Seems like low latency 3000 MHz memory would be the best bet, both from peak performance and the variety of choice available. I am curious what the raw bandwidth coffee lake gets from each set speed.
We now know however that ram clocks determine infinity fabric speeds, and as such, interthread communication benefits massively from higher speed ram on Ryzen, something not really covered in that review.
Clearly it doesnt make that much difference. If it did, the multi core encoding benchmarks would have shown massive boosts from higher speed memory. Same with the compression and rendering benches.
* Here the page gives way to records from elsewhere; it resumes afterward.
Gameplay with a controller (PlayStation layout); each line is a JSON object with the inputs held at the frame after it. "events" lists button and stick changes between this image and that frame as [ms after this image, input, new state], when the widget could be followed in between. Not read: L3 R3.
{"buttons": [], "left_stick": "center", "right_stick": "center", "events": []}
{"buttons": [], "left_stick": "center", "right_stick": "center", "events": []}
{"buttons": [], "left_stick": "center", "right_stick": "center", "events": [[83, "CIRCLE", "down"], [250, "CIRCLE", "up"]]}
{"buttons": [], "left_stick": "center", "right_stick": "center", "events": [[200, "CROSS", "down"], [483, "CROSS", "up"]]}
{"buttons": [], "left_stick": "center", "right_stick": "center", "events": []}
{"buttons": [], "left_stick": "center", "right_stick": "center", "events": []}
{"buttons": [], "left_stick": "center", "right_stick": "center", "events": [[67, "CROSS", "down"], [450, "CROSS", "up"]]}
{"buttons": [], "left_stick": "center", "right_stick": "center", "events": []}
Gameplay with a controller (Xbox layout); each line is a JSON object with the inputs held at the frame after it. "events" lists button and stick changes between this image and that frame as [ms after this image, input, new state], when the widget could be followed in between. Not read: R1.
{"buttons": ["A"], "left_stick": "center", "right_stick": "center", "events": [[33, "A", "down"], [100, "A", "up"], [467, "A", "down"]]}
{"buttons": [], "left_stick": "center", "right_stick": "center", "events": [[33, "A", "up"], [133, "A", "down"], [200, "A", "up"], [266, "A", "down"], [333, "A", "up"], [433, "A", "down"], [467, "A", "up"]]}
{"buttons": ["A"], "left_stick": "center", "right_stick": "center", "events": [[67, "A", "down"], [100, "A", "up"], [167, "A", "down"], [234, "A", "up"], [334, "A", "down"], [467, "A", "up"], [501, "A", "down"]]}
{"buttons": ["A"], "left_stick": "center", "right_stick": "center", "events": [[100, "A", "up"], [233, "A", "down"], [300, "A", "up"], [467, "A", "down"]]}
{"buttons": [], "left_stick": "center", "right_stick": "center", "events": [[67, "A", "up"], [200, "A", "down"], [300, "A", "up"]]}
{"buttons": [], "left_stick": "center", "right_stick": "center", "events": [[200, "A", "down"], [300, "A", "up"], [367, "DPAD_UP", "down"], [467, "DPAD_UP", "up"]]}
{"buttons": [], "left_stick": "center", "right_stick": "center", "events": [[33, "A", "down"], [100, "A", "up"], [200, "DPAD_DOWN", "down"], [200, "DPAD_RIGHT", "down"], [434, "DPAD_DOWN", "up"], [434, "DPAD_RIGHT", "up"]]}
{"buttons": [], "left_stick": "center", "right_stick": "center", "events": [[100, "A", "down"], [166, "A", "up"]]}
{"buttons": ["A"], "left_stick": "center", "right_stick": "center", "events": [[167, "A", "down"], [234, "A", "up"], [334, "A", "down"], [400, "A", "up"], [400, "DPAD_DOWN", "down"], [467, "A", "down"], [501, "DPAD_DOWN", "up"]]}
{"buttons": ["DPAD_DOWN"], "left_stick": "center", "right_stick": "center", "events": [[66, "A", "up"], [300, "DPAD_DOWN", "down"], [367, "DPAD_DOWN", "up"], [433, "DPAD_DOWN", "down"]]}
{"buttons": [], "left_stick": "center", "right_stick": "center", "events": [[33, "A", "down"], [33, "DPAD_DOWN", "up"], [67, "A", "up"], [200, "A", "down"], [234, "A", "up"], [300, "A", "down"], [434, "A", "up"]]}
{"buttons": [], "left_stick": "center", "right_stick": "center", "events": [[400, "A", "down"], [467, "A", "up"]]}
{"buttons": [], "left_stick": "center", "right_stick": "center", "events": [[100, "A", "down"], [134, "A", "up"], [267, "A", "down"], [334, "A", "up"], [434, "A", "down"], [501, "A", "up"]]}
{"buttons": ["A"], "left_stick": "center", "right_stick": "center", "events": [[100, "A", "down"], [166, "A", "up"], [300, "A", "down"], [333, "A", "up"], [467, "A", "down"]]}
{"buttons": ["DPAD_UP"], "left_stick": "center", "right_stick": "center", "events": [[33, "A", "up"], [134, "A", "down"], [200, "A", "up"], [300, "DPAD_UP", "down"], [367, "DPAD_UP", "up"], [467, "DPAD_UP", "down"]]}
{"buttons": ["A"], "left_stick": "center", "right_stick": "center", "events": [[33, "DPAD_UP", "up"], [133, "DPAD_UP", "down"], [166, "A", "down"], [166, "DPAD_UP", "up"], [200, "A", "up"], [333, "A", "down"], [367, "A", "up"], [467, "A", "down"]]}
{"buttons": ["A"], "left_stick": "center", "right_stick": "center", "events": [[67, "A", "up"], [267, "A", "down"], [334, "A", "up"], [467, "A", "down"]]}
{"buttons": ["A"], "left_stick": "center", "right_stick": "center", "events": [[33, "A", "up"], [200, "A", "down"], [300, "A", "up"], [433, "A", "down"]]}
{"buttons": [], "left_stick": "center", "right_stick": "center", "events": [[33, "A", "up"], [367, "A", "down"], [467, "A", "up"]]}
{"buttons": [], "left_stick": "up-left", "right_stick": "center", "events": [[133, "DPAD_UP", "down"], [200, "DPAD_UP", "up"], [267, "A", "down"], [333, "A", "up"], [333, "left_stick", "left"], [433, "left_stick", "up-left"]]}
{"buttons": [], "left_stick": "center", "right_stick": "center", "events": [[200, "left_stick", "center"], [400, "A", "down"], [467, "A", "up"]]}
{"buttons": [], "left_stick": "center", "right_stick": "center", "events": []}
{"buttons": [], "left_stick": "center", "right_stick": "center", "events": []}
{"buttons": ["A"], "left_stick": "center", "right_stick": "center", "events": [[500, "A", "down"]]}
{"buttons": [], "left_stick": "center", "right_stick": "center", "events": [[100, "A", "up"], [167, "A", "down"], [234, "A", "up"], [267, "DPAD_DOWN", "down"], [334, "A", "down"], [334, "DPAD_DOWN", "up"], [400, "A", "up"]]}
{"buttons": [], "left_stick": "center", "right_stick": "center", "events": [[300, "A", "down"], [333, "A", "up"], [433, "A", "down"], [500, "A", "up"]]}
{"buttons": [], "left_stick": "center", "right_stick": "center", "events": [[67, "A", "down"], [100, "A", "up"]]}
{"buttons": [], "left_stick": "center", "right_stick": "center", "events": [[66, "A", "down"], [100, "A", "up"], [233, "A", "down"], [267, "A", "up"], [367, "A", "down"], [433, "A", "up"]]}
The performance improvements were in line with what coffee lake gains, suggesting that infinity fabric was not a bottleneck there.
I'm pretty sure AMD would have pushed the multiplier up if there was that much performance left on the floor.
How about 5Ghz gaming tests /w the uncore maxed out on a GTX 1080Ti? I doubt the stock 4.3Ghz core & 3.7ghz uncore speed is enough to max out the memory @ 3600mhz+
Based on? Games have not been memory bandwidth limited for a very, very long time. DDR4 finally pushed the last holdouts, games like supreme commander, to their limits, and it is highly unlikely going from 4.3 to 5 GHz would significantly increase memory bandwidth demand to make the jump from 3000 to 3600Mhz memory noticeable. Going from 2666 to 3000 already shows practically no performance gain.
Game engines are simply not built to handle that much power. to benefit, you would need a game engine built to use that much bandwidth effectively, and such an engine would not work on consoles. Outside of perhaps cloud imperium, I cant imagine anybody modding a PC engine that much.